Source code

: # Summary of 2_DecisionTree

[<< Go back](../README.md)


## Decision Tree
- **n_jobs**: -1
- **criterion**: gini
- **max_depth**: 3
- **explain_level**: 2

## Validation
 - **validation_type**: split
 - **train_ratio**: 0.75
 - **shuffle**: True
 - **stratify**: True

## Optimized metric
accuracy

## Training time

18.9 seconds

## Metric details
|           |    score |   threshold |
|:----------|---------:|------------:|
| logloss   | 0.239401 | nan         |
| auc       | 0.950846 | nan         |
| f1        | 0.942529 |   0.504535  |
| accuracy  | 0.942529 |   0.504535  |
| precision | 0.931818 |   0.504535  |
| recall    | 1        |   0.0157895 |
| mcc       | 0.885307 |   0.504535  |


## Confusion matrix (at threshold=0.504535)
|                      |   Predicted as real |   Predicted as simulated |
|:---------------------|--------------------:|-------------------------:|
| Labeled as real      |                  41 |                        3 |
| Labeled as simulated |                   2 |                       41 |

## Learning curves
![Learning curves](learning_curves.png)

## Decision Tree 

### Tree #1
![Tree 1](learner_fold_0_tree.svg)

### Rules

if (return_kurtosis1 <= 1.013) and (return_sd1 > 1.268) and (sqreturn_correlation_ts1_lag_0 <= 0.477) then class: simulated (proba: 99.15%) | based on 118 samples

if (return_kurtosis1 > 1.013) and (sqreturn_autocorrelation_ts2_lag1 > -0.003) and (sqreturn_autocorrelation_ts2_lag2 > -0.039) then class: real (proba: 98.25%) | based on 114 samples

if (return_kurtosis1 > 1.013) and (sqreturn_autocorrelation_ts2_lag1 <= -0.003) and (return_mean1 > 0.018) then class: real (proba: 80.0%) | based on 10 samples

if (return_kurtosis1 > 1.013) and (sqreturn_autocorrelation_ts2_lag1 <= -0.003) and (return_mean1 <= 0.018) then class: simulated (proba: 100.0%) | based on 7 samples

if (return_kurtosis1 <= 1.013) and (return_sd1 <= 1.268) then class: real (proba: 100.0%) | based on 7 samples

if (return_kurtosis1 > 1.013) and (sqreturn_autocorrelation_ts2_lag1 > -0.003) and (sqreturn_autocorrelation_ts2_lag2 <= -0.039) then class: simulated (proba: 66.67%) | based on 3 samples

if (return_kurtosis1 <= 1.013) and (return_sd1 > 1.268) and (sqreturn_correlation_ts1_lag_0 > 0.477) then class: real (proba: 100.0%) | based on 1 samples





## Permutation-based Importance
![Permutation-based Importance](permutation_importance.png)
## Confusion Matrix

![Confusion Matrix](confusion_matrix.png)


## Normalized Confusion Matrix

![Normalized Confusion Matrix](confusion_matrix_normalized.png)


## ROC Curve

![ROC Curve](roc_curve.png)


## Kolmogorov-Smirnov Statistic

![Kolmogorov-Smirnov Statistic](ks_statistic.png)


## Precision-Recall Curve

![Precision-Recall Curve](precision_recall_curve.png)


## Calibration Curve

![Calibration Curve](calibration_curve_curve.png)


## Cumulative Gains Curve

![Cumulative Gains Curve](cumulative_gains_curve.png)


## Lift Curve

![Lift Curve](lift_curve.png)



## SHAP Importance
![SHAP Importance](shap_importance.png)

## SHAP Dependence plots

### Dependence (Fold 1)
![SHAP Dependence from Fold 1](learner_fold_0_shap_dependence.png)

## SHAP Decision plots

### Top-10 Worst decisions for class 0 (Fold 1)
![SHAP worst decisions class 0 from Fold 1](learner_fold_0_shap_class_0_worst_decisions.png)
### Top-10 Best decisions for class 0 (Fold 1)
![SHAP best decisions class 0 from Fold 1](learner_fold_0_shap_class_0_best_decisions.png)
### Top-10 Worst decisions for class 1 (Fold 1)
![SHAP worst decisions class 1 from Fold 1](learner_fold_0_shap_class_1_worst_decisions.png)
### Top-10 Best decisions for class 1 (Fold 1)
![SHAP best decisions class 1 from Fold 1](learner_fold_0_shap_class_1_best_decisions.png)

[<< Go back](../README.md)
§
Determine how many lines of the listing contain the string "Gains", and give only the number.

2